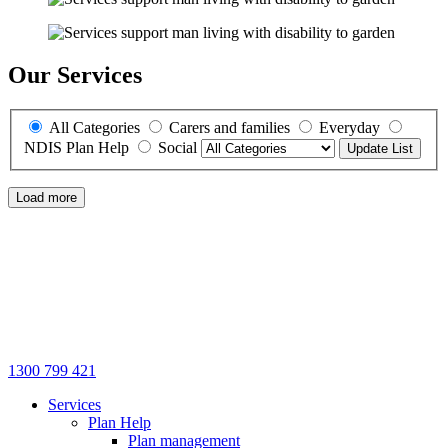
Our Services
All Categories
Carers and families
Everyday
NDIS Plan Help
Social
Update List
Load more
1300 799 421
Services
Plan Help
Plan management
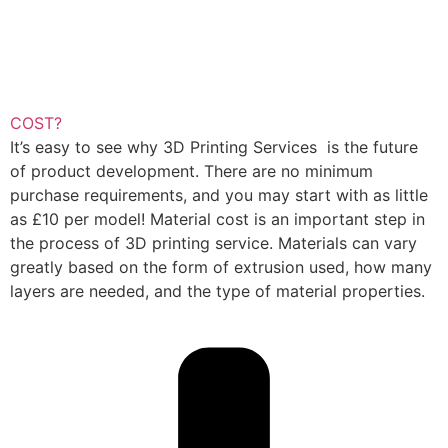
COST?
It’s easy to see why 3D Printing Services is the future
of product development. There are no minimum
purchase requirements, and you may start with as little
as £10 per model! Material cost is an important step in
the process of 3D printing service. Materials can vary
greatly based on the form of extrusion used, how many
layers are needed, and the type of material properties.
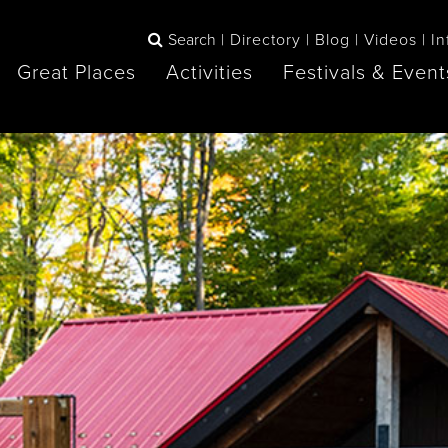
Search
Directory
Blog
Videos
In
Great Places
Activities
Festivals & Event
BOOK
The Blue
any items to your inspiration book
Lake Huron /
Mountains /
Sauble Beach
Collingwood
Orillia
Owen Sound
ne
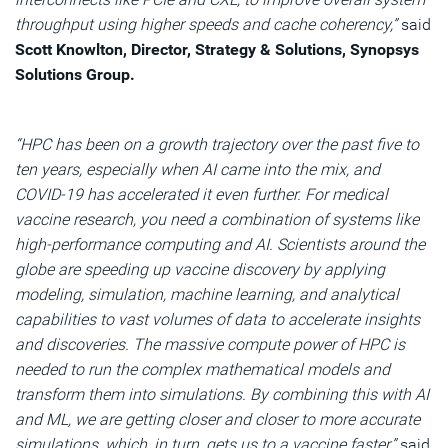
throughput using higher speeds and cache coherency,”
said
Scott Knowlton, Director, Strategy & Solutions, Synopsys
Solutions Group.
“HPC has been on a growth trajectory over the past five to
ten years, especially when AI came into the mix, and
COVID-19 has accelerated it even further. For medical
vaccine research, you need a combination of systems like
high-performance computing and AI. Scientists around the
globe are speeding up vaccine discovery by applying
modeling, simulation, machine learning, and analytical
capabilities to vast volumes of data to accelerate insights
and discoveries. The massive compute power of HPC is
needed to run the complex mathematical models and
transform them into simulations. By combining this with AI
and ML, we are getting closer and closer to more accurate
simulations, which, in turn, gets us to a vaccine faster,”
said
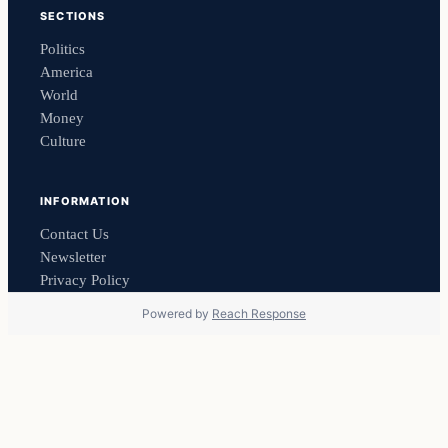
SECTIONS
Politics
America
World
Money
Culture
INFORMATION
Contact Us
Newsletter
Privacy Policy
Powered by
Reach Response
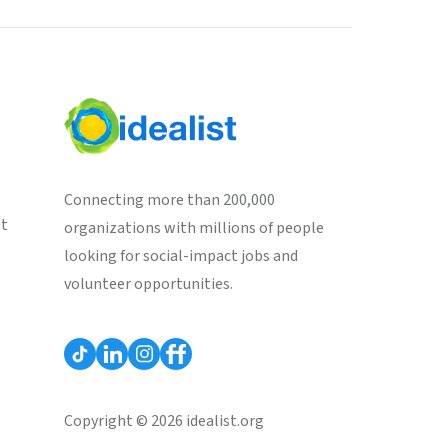
Connecting more than 200,000
st
organizations with millions of people
looking for social-impact jobs and
volunteer opportunities.
Copyright © 2026 idealist.org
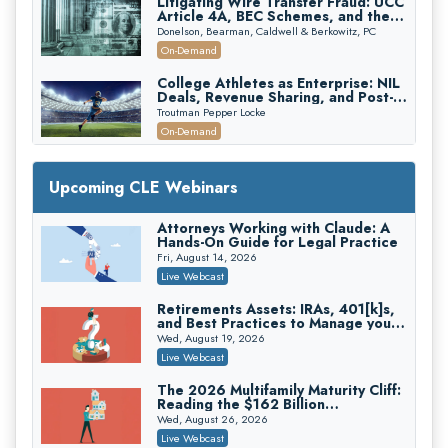
Litigating Wire Transfer Fraud: UCC
Article 4A, BEC Schemes, and the
First 72 Hours That Define
Donelson, Bearman, Caldwell & Berkowitz, PC
Recovery
On-Demand
College Athletes as Enterprise: NIL
Deals, Revenue Sharing, and Post-
House NCAA Enforcement
Troutman Pepper Locke
On-Demand
Increasing your Real Estate Wealth
with Section 1031 Exchanges
Upcoming CLE Webinars
Secure Exchange, 1031 Exchange Services
On-Demand
Attorneys Working with Claude: A
Hands-On Guide for Legal Practice
Privilege Log Objections Are Rising:
How to Survive Rule 26(f)(3)(D)
Fri, August 14, 2026
Challenges and Defend Your Entries
Crowell & Moring LLP
Live Webcast
On-Demand
Retirements Assets: IRAs, 401[k]s,
and Best Practices to Manage your
Trusts and Estates in Real Estate:
Estate (2026 Edition)
Key Strategies for Wealth Transfer
Wed, August 19, 2026
and Asset Protection
Falcon Rappaport & Berkman LLP
Live Webcast
On-Demand
The 2026 Multifamily Maturity Cliff:
Reading the $162 Billion
Disinheriting the IRS: Advanced
Refinancing Wave and the
Trust Strategies, Income Tax Traps,
Wed, August 26, 2026
Engagements It Will Generate
and Audit-Ready
Pioneer Wealth Partners, LLC
Live Webcast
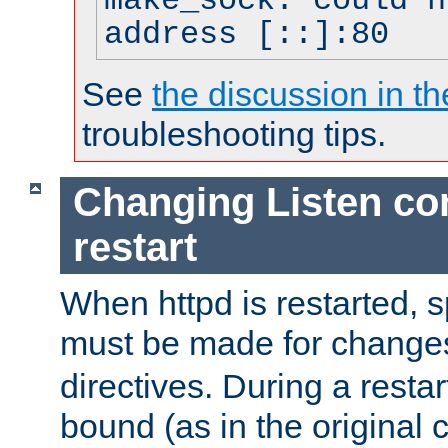
make_sock: could n
address [::]:80
See
the discussion in th
troubleshooting tips.
Changing Listen con
restart
When httpd is restarted, s
must be made for change
directives. During a restar
bound (as in the original c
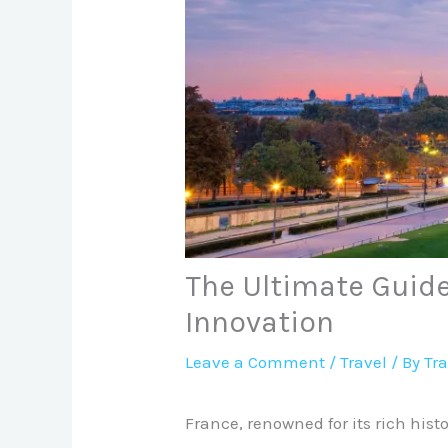
The Ultimate Guide
Innovation
Leave a Comment
/
Travel
/ By
Tr
France, renowned for its rich his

● **Assigned task**: Copy every line of text from the entries above word for word and in the same order, leaving out the picture markers.

● **Exercise result**:
Our Services
All Categories
Carers and families
Everyday
NDIS Plan Help
Social
Update List
Load more
1300 799 421
Services
Plan Help
Plan management
COST?
It’s easy to see why 3D Printing Services is the future
of product development. There are no minimum
purchase requirements, and you may start with as little
as £10 per model! Material cost is an important step in
the process of 3D printing service. Materials can vary
greatly based on the form of extrusion used, how many
layers are needed, and the type of material properties.
Search
Directory
Blog
Videos
In
Great Places
Activities
Festivals & Event
BOOK
The Blue
any items to your inspiration book
Lake Huron /
Mountains /
Sauble Beach
Collingwood
Orillia
Owen Sound
ne
throughput using higher speeds and cache coherency,”
said
Scott Knowlton, Director, Strategy & Solutions, Synopsys
Solutions Group.
“HPC has been on a growth trajectory over the past five to
ten years, especially when AI came into the mix, and
COVID-19 has accelerated it even further. For medical
vaccine research, you need a combination of systems like
high-performance computing and AI. Scientists around the
globe are speeding up vaccine discovery by applying
modeling, simulation, machine learning, and analytical
capabilities to vast volumes of data to accelerate insights
and discoveries. The massive compute power of HPC is
needed to run the complex mathematical models and
transform them into simulations. By combining this with AI
and ML, we are getting closer and closer to more accurate
simulations, which, in turn, gets us to a vaccine faster,”
said
SECTIONS
Politics
America
World
Money
Culture
INFORMATION
Contact Us
Newsletter
Privacy Policy
Powered by
Reach Response
Connecting more than 200,000
st
organizations with millions of people
looking for social-impact jobs and
volunteer opportunities.
Copyright © 2026 idealist.org
Litigating Wire Transfer Fraud: UCC
Article 4A, BEC Schemes, and the
First 72 Hours That Define
Donelson, Bearman, Caldwell & Berkowitz, PC
Recovery
On-Demand
College Athletes as Enterprise: NIL
Deals, Revenue Sharing, and Post-
House NCAA Enforcement
Troutman Pepper Locke
On-Demand
Increasing your Real Estate Wealth
with Section 1031 Exchanges
Upcoming CLE Webinars
Secure Exchange, 1031 Exchange Services
On-Demand
Attorneys Working with Claude: A
Hands-On Guide for Legal Practice
Privilege Log Objections Are Rising:
How to Survive Rule 26(f)(3)(D)
Fri, August 14, 2026
Challenges and Defend Your Entries
Crowell & Moring LLP
Live Webcast
On-Demand
Retirements Assets: IRAs, 401[k]s,
and Best Practices to Manage your
Trusts and Estates in Real Estate:
Estate (2026 Edition)
Key Strategies for Wealth Transfer
Wed, August 19, 2026
and Asset Protection
Falcon Rappaport & Berkman LLP
Live Webcast
On-Demand
The 2026 Multifamily Maturity Cliff:
Reading the $162 Billion
Disinheriting the IRS: Advanced
Refinancing Wave and the
Trust Strategies, Income Tax Traps,
Wed, August 26, 2026
Engagements It Will Generate
and Audit-Ready
Pioneer Wealth Partners, LLC
Live Webcast
make_sock: could n
address [::]:80
See
the discussion in th
troubleshooting tips.
Changing Listen con
restart
When httpd is restarted, s
must be made for change
directives. During a restar
bound (as in the original c
The Ultimate Guide
Innovation
Leave a Comment
/
Travel
/ By
Tr
France, renowned for its rich his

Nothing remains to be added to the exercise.